Authors

S Bourne¹; EL Veale²; R Forfar¹; A Mathie²; 
¹ LifeArc, UK;  ² Medway School of Pharmacy, University of Kent, UK

Discussion

Members of the two-pore domain potassium (K2P) ion-channel family are unexploited therapeutic targets for pain. As regulators of the leak K⁺ current in nociceptive sensory neurones, their pharmacological modulation could be used to reduce excitability within the pain-sensing pathway. A rationale that is robustly supported by knock-out mice who are highly sensitive to pain, familial genetic studies, and the in-vivo efficacy of selective agonists.

However, poor clinical translation within the pain field has impeded the development of novel analgesics, with many failing in the clinic. This challenge arises from the heterogeneity of the patient population, which is difficult to classify, with numerous types of pain and distinct biological mechanisms that are further influenced by sex, genetic, immune system, psychological and other environmental factors.
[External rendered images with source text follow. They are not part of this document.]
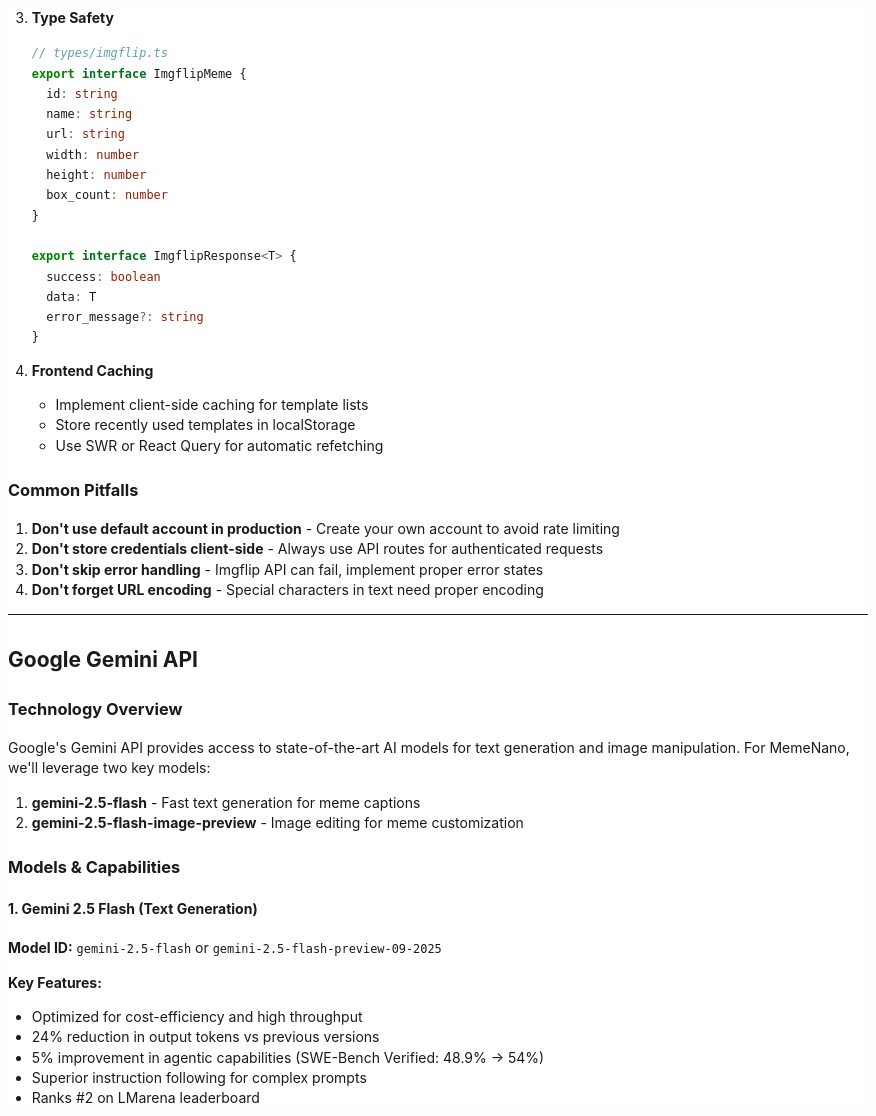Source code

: 3. **Type Safety**
   ```typescript
   // types/imgflip.ts
   export interface ImgflipMeme {
     id: string
     name: string
     url: string
     width: number
     height: number
     box_count: number
   }

   export interface ImgflipResponse<T> {
     success: boolean
     data: T
     error_message?: string
   }
   ```

4. **Frontend Caching**
   - Implement client-side caching for template lists
   - Store recently used templates in localStorage
   - Use SWR or React Query for automatic refetching

### Common Pitfalls

1. **Don't use default account in production** - Create your own account to avoid rate limiting
2. **Don't store credentials client-side** - Always use API routes for authenticated requests
3. **Don't skip error handling** - Imgflip API can fail, implement proper error states
4. **Don't forget URL encoding** - Special characters in text need proper encoding

---

## Google Gemini API

### Technology Overview

Google's Gemini API provides access to state-of-the-art AI models for text generation and image manipulation. For MemeNano, we'll leverage two key models:

1. **gemini-2.5-flash** - Fast text generation for meme captions
2. **gemini-2.5-flash-image-preview** - Image editing for meme customization

### Models & Capabilities

#### 1. Gemini 2.5 Flash (Text Generation)

**Model ID:** `gemini-2.5-flash` or `gemini-2.5-flash-preview-09-2025`

**Key Features:**
- Optimized for cost-efficiency and high throughput
- 24% reduction in output tokens vs previous versions
- 5% improvement in agentic capabilities (SWE-Bench Verified: 48.9% → 54%)
- Superior instruction following for complex prompts
- Ranks #2 on LMarena leaderboard

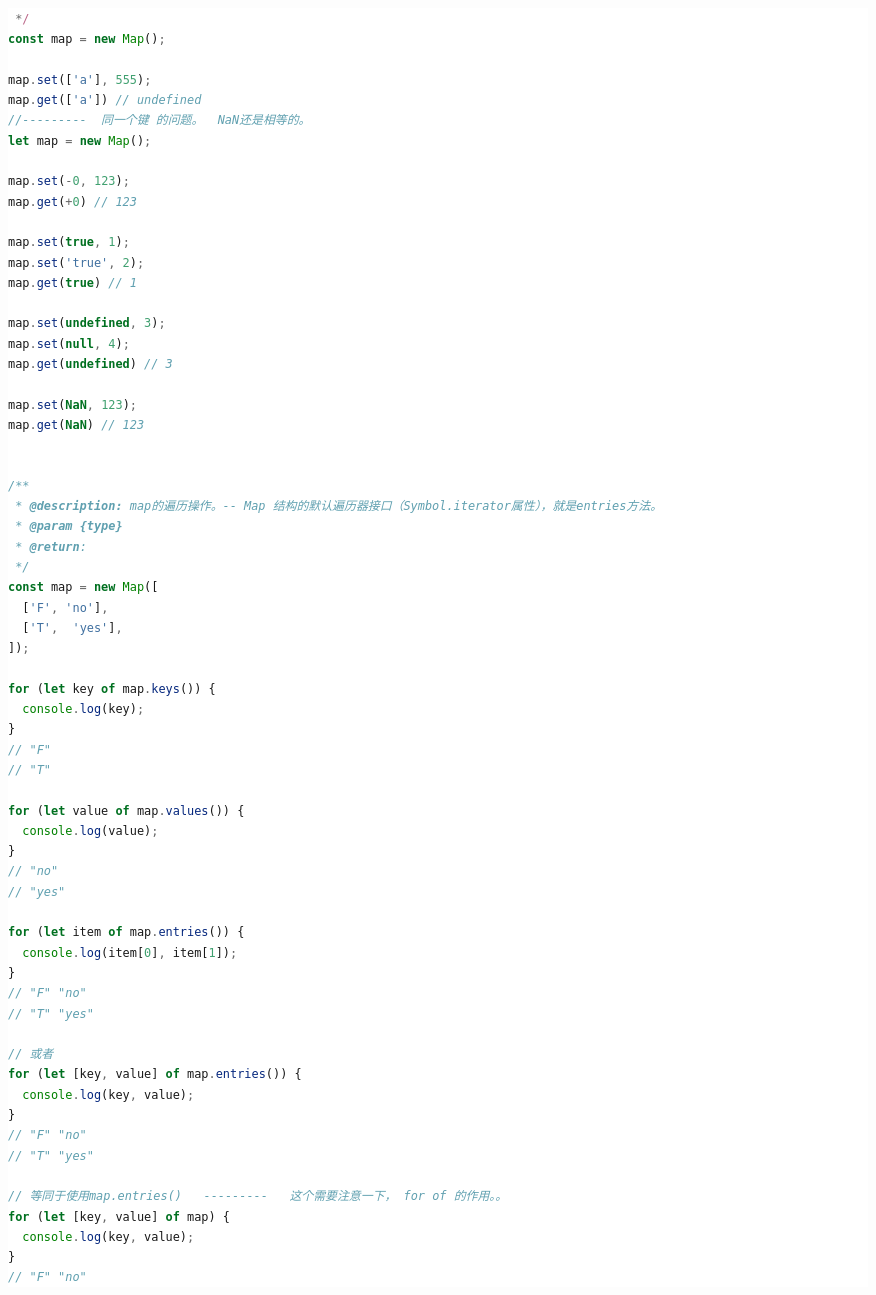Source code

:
 ```javascript
 */
const map = new Map();

map.set(['a'], 555);  
map.get(['a']) // undefined
//---------  同一个键 的问题。  NaN还是相等的。
let map = new Map();

map.set(-0, 123);
map.get(+0) // 123

map.set(true, 1);
map.set('true', 2);
map.get(true) // 1

map.set(undefined, 3);
map.set(null, 4);
map.get(undefined) // 3

map.set(NaN, 123);
map.get(NaN) // 123


/**
 * @description: map的遍历操作。-- Map 结构的默认遍历器接口（Symbol.iterator属性），就是entries方法。
 * @param {type} 
 * @return: 
 */
const map = new Map([
  ['F', 'no'],
  ['T',  'yes'],
]);

for (let key of map.keys()) {
  console.log(key);
}
// "F"
// "T"

for (let value of map.values()) {
  console.log(value);
}
// "no"
// "yes"

for (let item of map.entries()) {
  console.log(item[0], item[1]);
}
// "F" "no"
// "T" "yes"

// 或者
for (let [key, value] of map.entries()) {
  console.log(key, value);
}
// "F" "no"
// "T" "yes"

// 等同于使用map.entries()   ---------   这个需要注意一下， for of 的作用。。
for (let [key, value] of map) {
  console.log(key, value);
}
// "F" "no"
```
Consequently, defining an appropriate clinical trial population is challenging, efficacy in rodents does not always translate into humans, and novel therapeutics fail to deliver on early promise.

One way to address this translational gap, is to turn towards large scale human genetic databases to validate targets and stratify patient populations using clinical data. This is exemplified by the fact that drugs that gain genetic linkage of a target to a disease are more likely to succeed in later clinical phases.

Here, we apply this approach to the K2P family using UK and Finnish Biobank GWAS statistics to compare the association of over 100,000 genetic variants identified within the 15 K2P ion-channel genes with 63 distinct pain phenotypes. We demonstrate that several K2Ps have strong suggestive associations with pain and that these results vary between the Finnish and UK populations. We provide this as an initial resource that we will build upon, highlighting the degree of pain-association of individual K2Ps within European populations.